--- Extracted entries ---
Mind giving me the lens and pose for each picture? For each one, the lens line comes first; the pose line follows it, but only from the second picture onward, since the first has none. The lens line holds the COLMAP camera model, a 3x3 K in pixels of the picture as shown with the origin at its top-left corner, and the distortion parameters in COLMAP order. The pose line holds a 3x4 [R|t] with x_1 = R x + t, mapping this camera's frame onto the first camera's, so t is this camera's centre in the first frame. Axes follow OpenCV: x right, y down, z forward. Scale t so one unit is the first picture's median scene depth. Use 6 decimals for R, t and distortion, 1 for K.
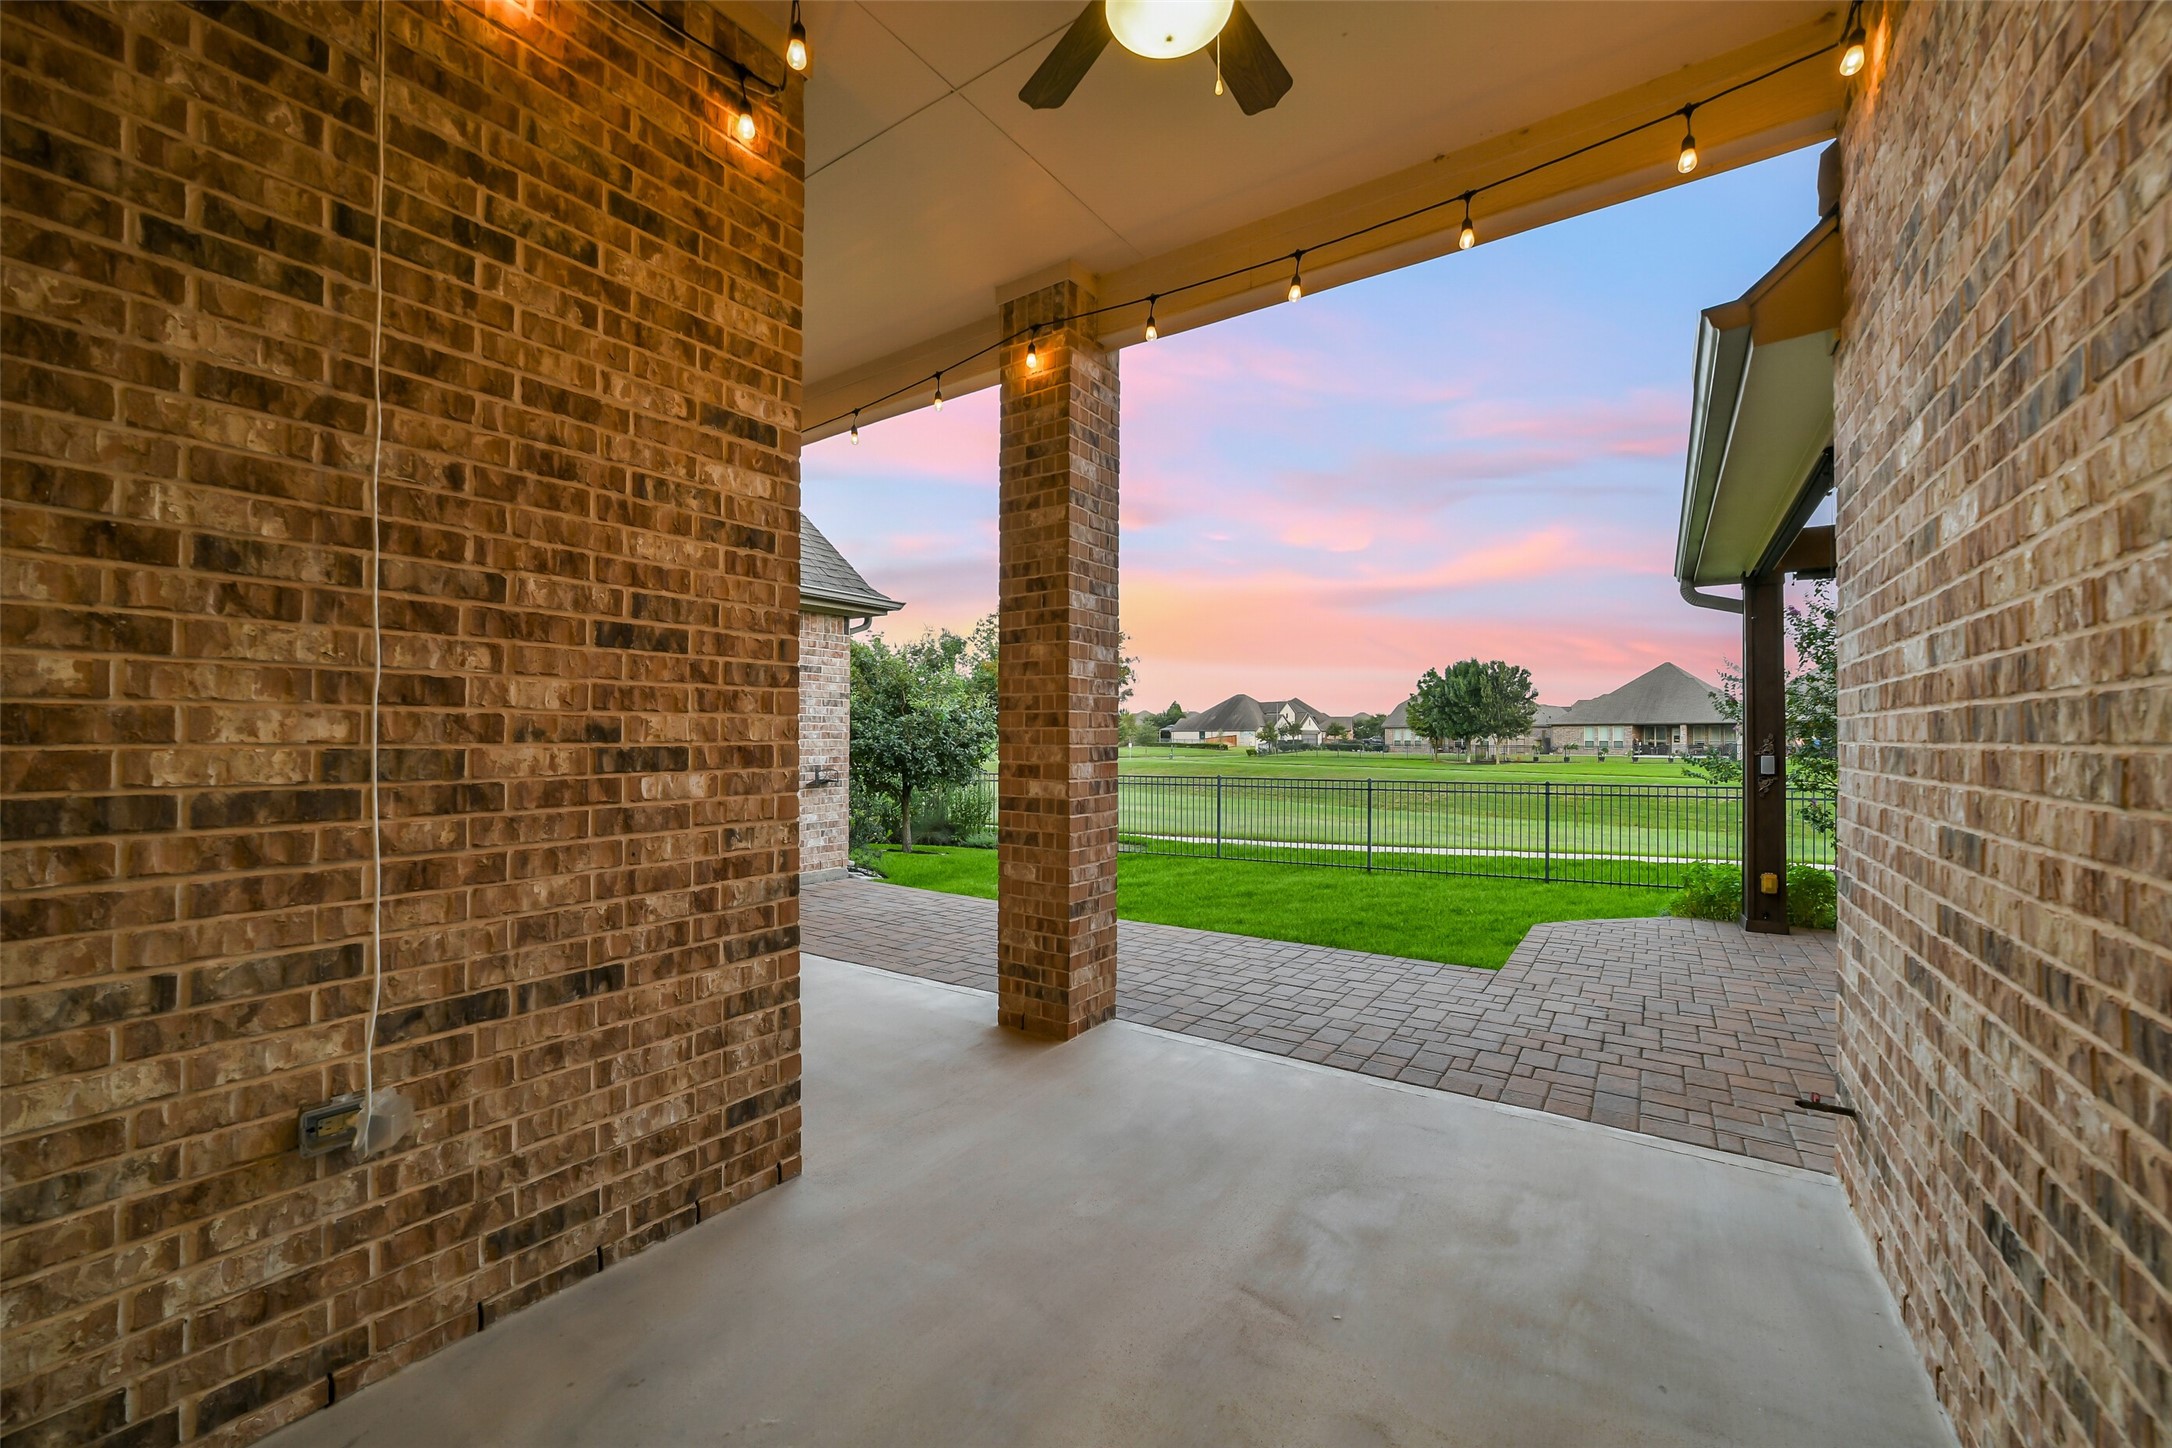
lens RADIAL K [[843.9, 0, 1091.4], [0, 843.9, 729.5], [0, 0, 1]] dist [-0.023885, 0.000290]
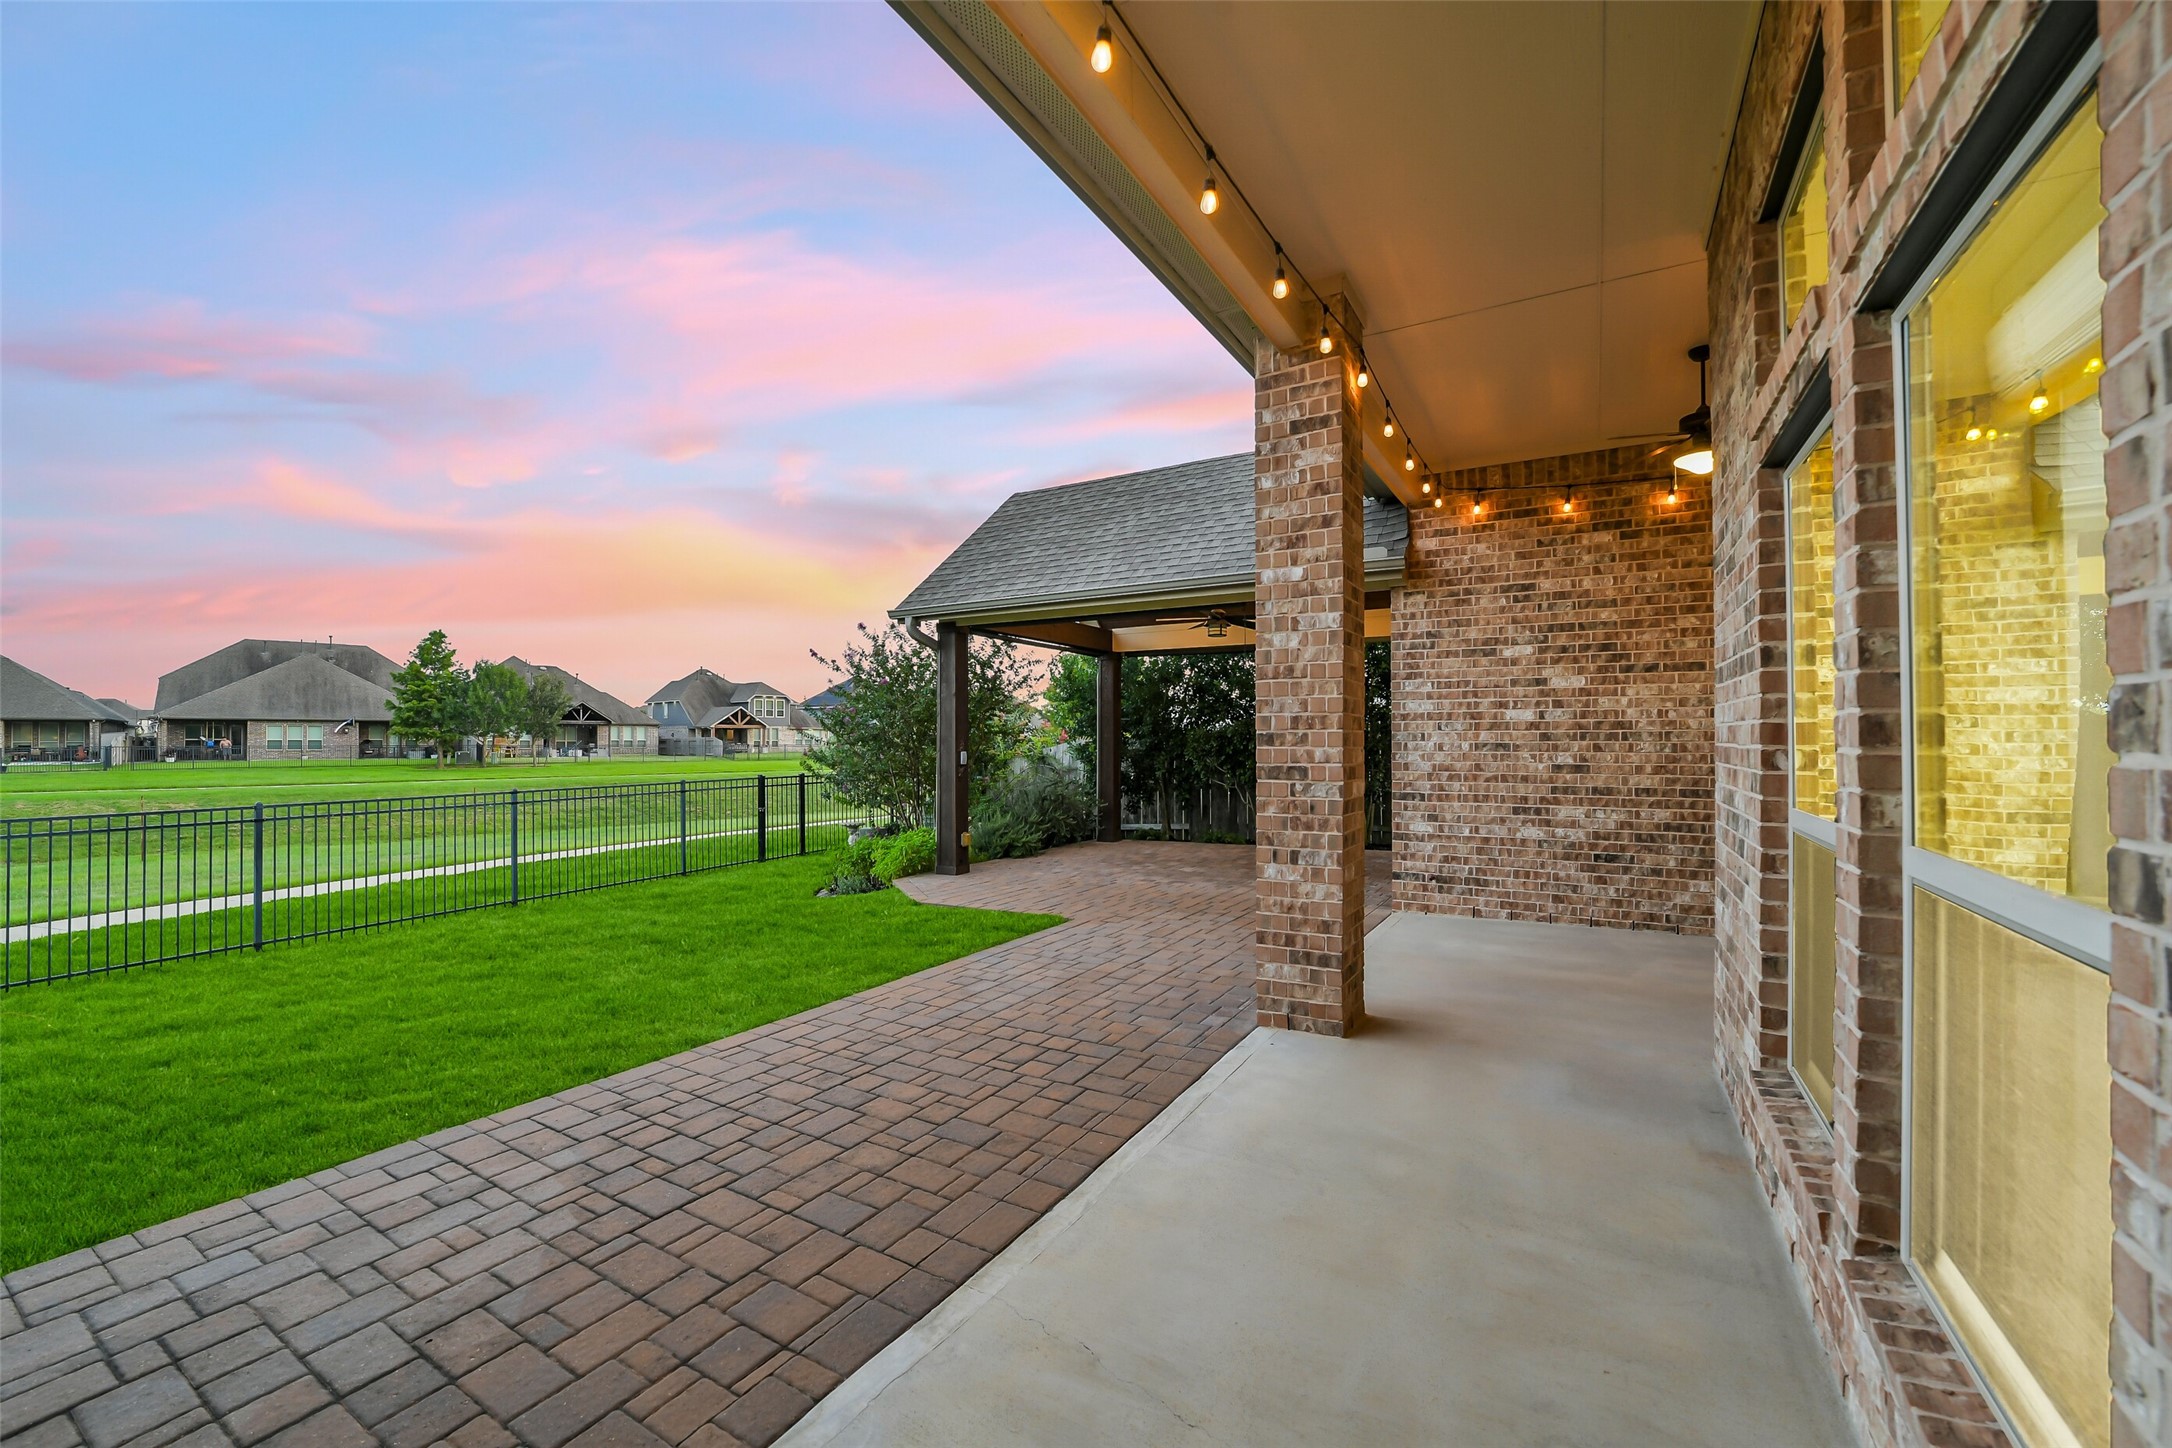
lens RADIAL K [[853.3, 0, 1086.0], [0, 853.3, 724.0], [0, 0, 1]] dist [0.000328, -0.000004]
pose [[-0.056384, 0.021205, 0.998184, -0.677670], [-0.012193, 0.999685, -0.021926, 0.014036], [-0.998335, -0.013408, -0.056107, 0.866132]]
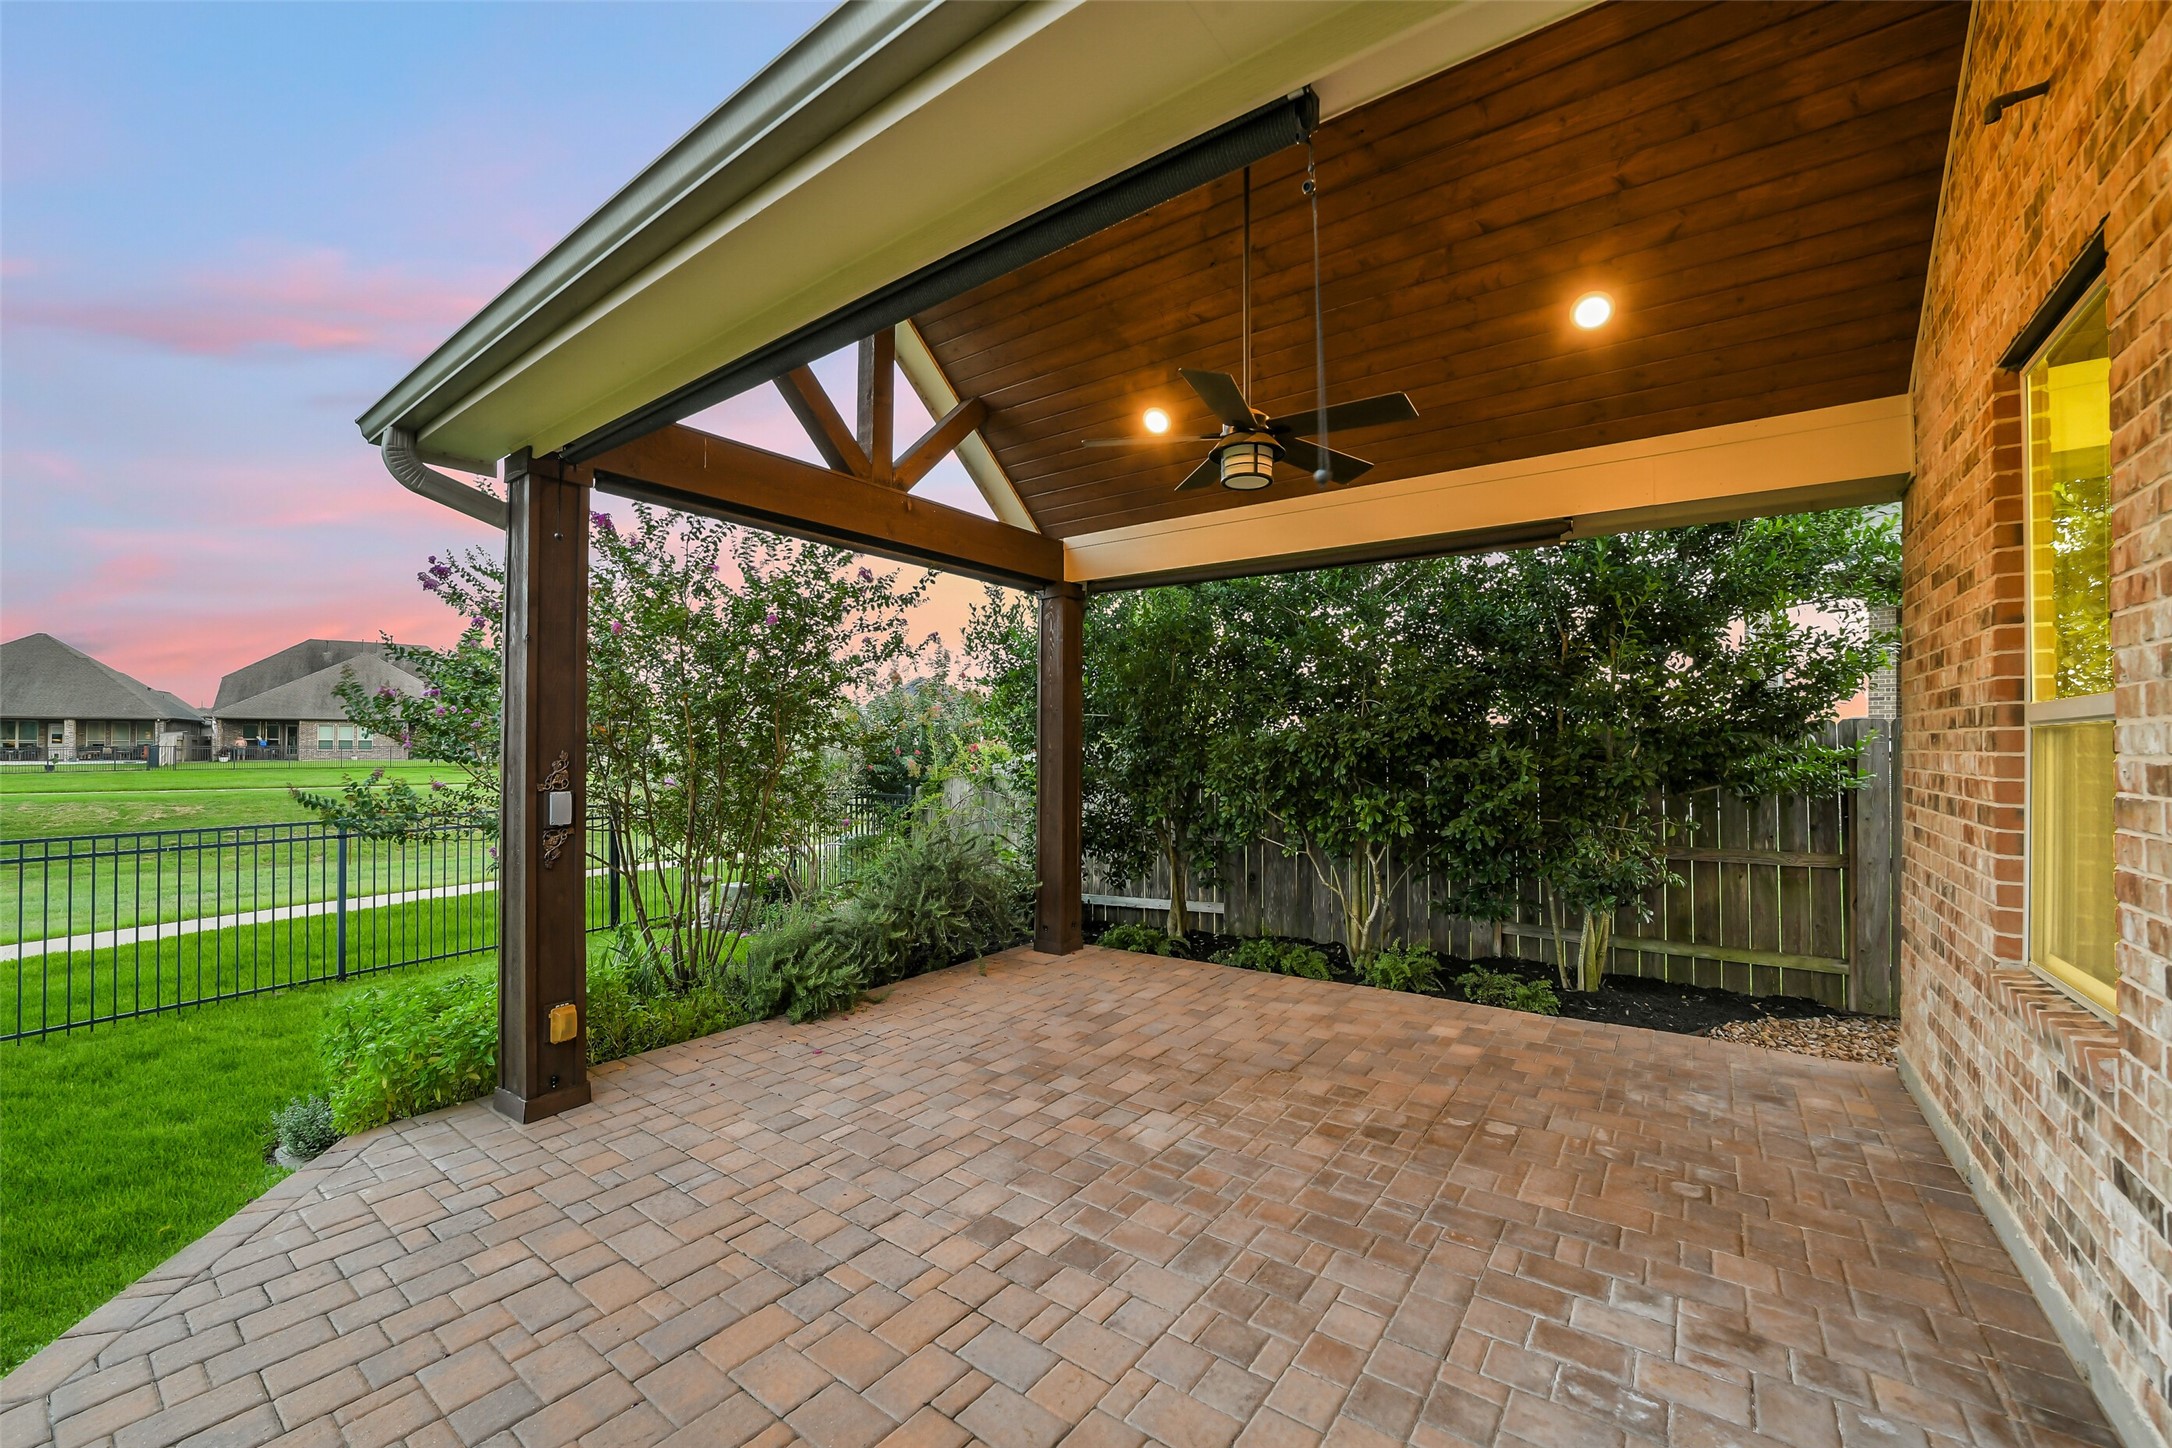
lens RADIAL K [[843.9, 0, 1091.4], [0, 843.9, 729.5], [0, 0, 1]] dist [-0.023885, 0.000290]
pose [[0.045043, 0.017632, 0.998829, 0.271140], [-0.017280, 0.999708, -0.016868, -0.006516], [-0.998836, -0.016500, 0.045334, 0.619176]]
---
### Work task
Return every line of the records above word for word, leaving out the pictures.

### Written solution
Mind giving me the lens and pose for each picture? For each one, the lens line comes first; the pose line follows it, but only from the second picture onward, since the first has none. The lens line holds the COLMAP camera model, a 3x3 K in pixels of the picture as shown with the origin at its top-left corner, and the distortion parameters in COLMAP order. The pose line holds a 3x4 [R|t] with x_1 = R x + t, mapping this camera's frame onto the first camera's, so t is this camera's centre in the first frame. Axes follow OpenCV: x right, y down, z forward. Scale t so one unit is the first picture's median scene depth. Use 6 decimals for R, t and distortion, 1 for K.
lens RADIAL K [[843.9, 0, 1091.4], [0, 843.9, 729.5], [0, 0, 1]] dist [-0.023885, 0.000290]
lens RADIAL K [[853.3, 0, 1086.0], [0, 853.3, 724.0], [0, 0, 1]] dist [0.000328, -0.000004]
pose [[-0.056384, 0.021205, 0.998184, -0.677670], [-0.012193, 0.999685, -0.021926, 0.014036], [-0.998335, -0.013408, -0.056107, 0.866132]]
lens RADIAL K [[843.9, 0, 1091.4], [0, 843.9, 729.5], [0, 0, 1]] dist [-0.023885, 0.000290]
pose [[0.045043, 0.017632, 0.998829, 0.271140], [-0.017280, 0.999708, -0.016868, -0.006516], [-0.998836, -0.016500, 0.045334, 0.619176]]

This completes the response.